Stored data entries
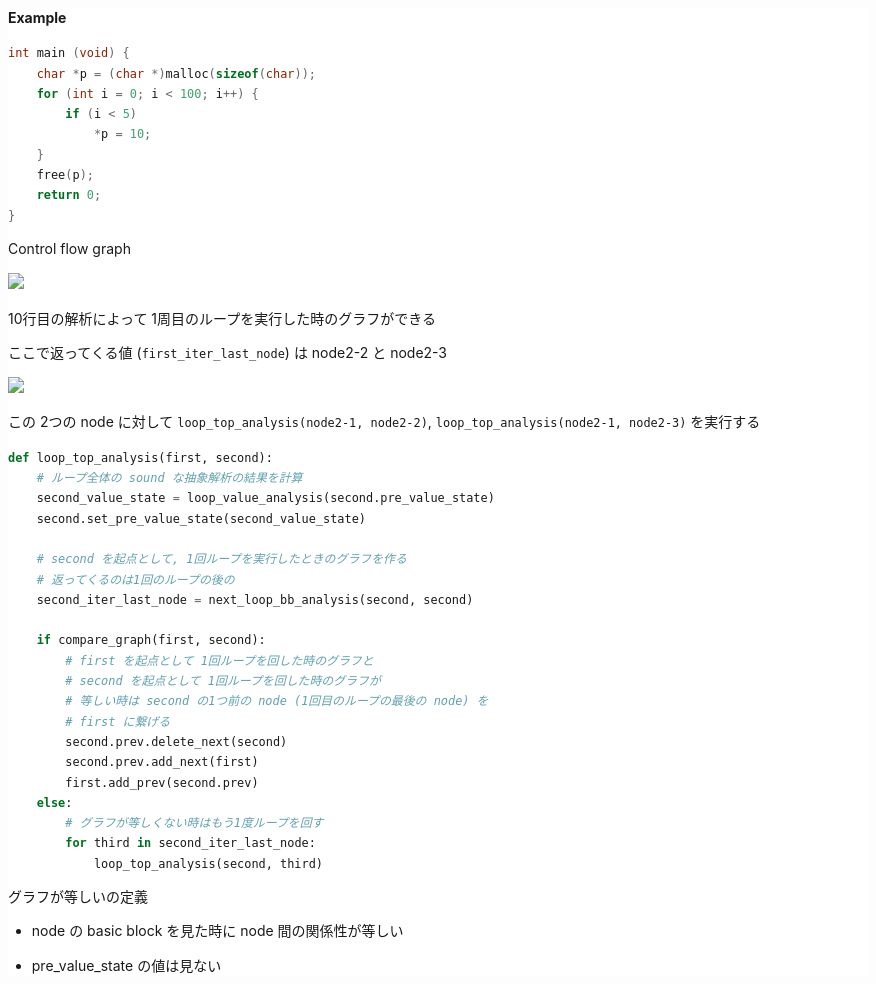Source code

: **Example**

```c
int main (void) {
    char *p = (char *)malloc(sizeof(char));
    for (int i = 0; i < 100; i++) {
        if (i < 5)
            *p = 10;
    }
    free(p);
    return 0;
}
```

Control flow graph

<p><img src="images/221226/image07.png" width="40%" /></p>

10行目の解析によって 1周目のループを実行した時のグラフができる

ここで返ってくる値 (`first_iter_last_node`) は node2-2 と node2-3

<p><img src="images/221226/image06.png" width="55%" /></p>

この 2つの node に対して `loop_top_analysis(node2-1, node2-2)`, `loop_top_analysis(node2-1, node2-3)` を実行する

```python
def loop_top_analysis(first, second):
    # ループ全体の sound な抽象解析の結果を計算
    second_value_state = loop_value_analysis(second.pre_value_state)
    second.set_pre_value_state(second_value_state)

    # second を起点として, 1回ループを実行したときのグラフを作る
    # 返ってくるのは1回のループの後の
    second_iter_last_node = next_loop_bb_analysis(second, second)

    if compare_graph(first, second):
        # first を起点として 1回ループを回した時のグラフと
        # second を起点として 1回ループを回した時のグラフが
        # 等しい時は second の1つ前の node (1回目のループの最後の node) を
        # first に繋げる
        second.prev.delete_next(second)
        second.prev.add_next(first)
        first.add_prev(second.prev)
    else:
        # グラフが等しくない時はもう1度ループを回す
        for third in second_iter_last_node:
            loop_top_analysis(second, third)
```

グラフが等しいの定義

- node の basic block を見た時に node 間の関係性が等しい
  
- pre_value_state の値は見ない
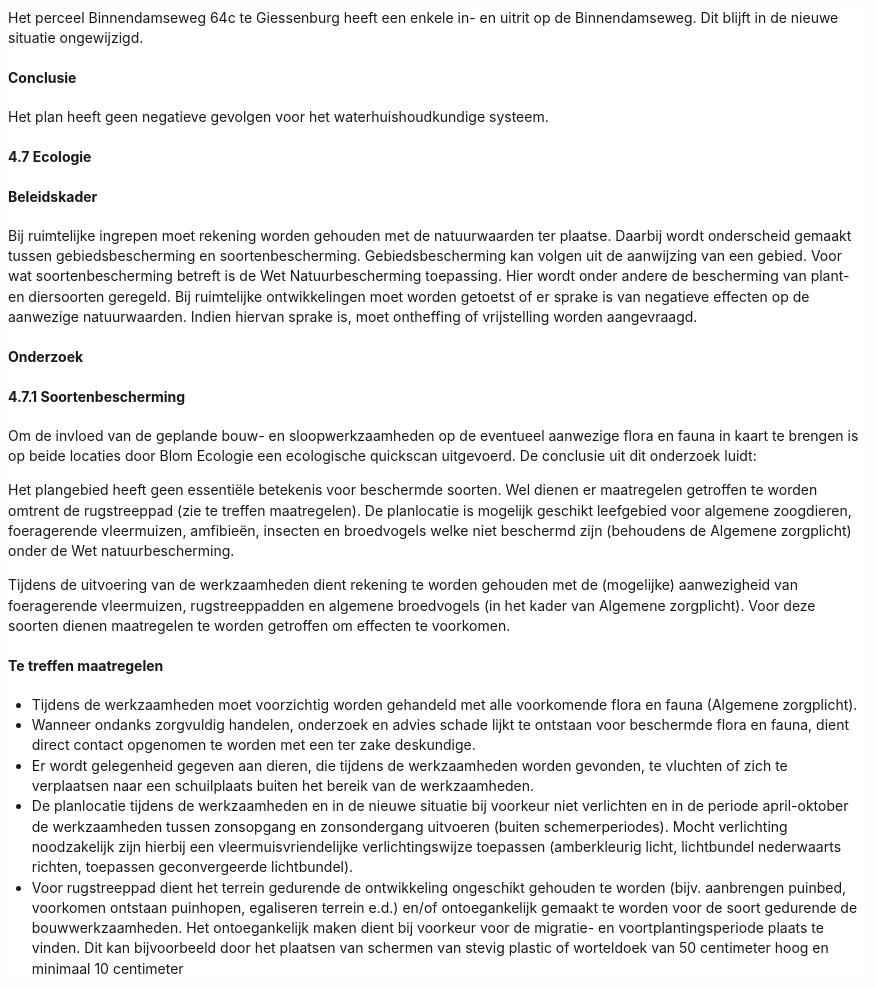 Het perceel Binnendamseweg 64c te Giessenburg heeft een enkele in- en uitrit op de Binnendamseweg. Dit blijft in de nieuwe situatie ongewijzigd.

#### Conclusie

Het plan heeft geen negatieve gevolgen voor het waterhuishoudkundige systeem.

#### <span id="page-39-0"></span>4.7 Ecologie

#### Beleidskader

Bij ruimtelijke ingrepen moet rekening worden gehouden met de natuurwaarden ter plaatse. Daarbij wordt onderscheid gemaakt tussen gebiedsbescherming en soortenbescherming. Gebiedsbescherming kan volgen uit de aanwijzing van een gebied. Voor wat soortenbescherming betreft is de Wet Natuurbescherming toepassing. Hier wordt onder andere de bescherming van plant- en diersoorten geregeld. Bij ruimtelijke ontwikkelingen moet worden getoetst of er sprake is van negatieve effecten op de aanwezige natuurwaarden. Indien hiervan sprake is, moet ontheffing of vrijstelling worden aangevraagd.

#### Onderzoek

#### 4.7.1 Soortenbescherming

Om de invloed van de geplande bouw- en sloopwerkzaamheden op de eventueel aanwezige flora en fauna in kaart te brengen is op beide locaties door Blom Ecologie een ecologische quickscan uitgevoerd. De conclusie uit dit onderzoek luidt:

Het plangebied heeft geen essentiële betekenis voor beschermde soorten. Wel dienen er maatregelen getroffen te worden omtrent de rugstreeppad (zie te treffen maatregelen). De planlocatie is mogelijk geschikt leefgebied voor algemene zoogdieren, foeragerende vleermuizen, amfibieën, insecten en broedvogels welke niet beschermd zijn (behoudens de Algemene zorgplicht) onder de Wet natuurbescherming.

Tijdens de uitvoering van de werkzaamheden dient rekening te worden gehouden met de (mogelijke) aanwezigheid van foeragerende vleermuizen, rugstreeppadden en algemene broedvogels (in het kader van Algemene zorgplicht). Voor deze soorten dienen maatregelen te worden getroffen om effecten te voorkomen.

#### Te treffen maatregelen

- Tijdens de werkzaamheden moet voorzichtig worden gehandeld met alle voorkomende flora en fauna (Algemene zorgplicht).
- Wanneer ondanks zorgvuldig handelen, onderzoek en advies schade lijkt te ontstaan voor beschermde flora en fauna, dient direct contact opgenomen te worden met een ter zake deskundige.
- Er wordt gelegenheid gegeven aan dieren, die tijdens de werkzaamheden worden gevonden, te vluchten of zich te verplaatsen naar een schuilplaats buiten het bereik van de werkzaamheden.
- De planlocatie tijdens de werkzaamheden en in de nieuwe situatie bij voorkeur niet verlichten en in de periode april-oktober de werkzaamheden tussen zonsopgang en zonsondergang uitvoeren (buiten schemerperiodes). Mocht verlichting noodzakelijk zijn hierbij een vleermuisvriendelijke verlichtingswijze toepassen (amberkleurig licht, lichtbundel nederwaarts richten, toepassen geconvergeerde lichtbundel).
- Voor rugstreeppad dient het terrein gedurende de ontwikkeling ongeschikt gehouden te worden (bijv. aanbrengen puinbed, voorkomen ontstaan puinhopen, egaliseren terrein e.d.) en/of ontoegankelijk gemaakt te worden voor de soort gedurende de bouwwerkzaamheden. Het ontoegankelijk maken dient bij voorkeur voor de migratie- en voortplantingsperiode plaats te vinden. Dit kan bijvoorbeeld door het plaatsen van schermen van stevig plastic of worteldoek van 50 centimeter hoog en minimaal 10 centimeter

_Exercise aim_: Which of the lines above include the word "aanwezige"? Copy each of them.

_Result of the exercise_:
Bij ruimtelijke ingrepen moet rekening worden gehouden met de natuurwaarden ter plaatse. Daarbij wordt onderscheid gemaakt tussen gebiedsbescherming en soortenbescherming. Gebiedsbescherming kan volgen uit de aanwijzing van een gebied. Voor wat soortenbescherming betreft is de Wet Natuurbescherming toepassing. Hier wordt onder andere de bescherming van plant- en diersoorten geregeld. Bij ruimtelijke ontwikkelingen moet worden getoetst of er sprake is van negatieve effecten op de aanwezige natuurwaarden. Indien hiervan sprake is, moet ontheffing of vrijstelling worden aangevraagd.
Om de invloed van de geplande bouw- en sloopwerkzaamheden op de eventueel aanwezige flora en fauna in kaart te brengen is op beide locaties door Blom Ecologie een ecologische quickscan uitgevoerd. De conclusie uit dit onderzoek luidt:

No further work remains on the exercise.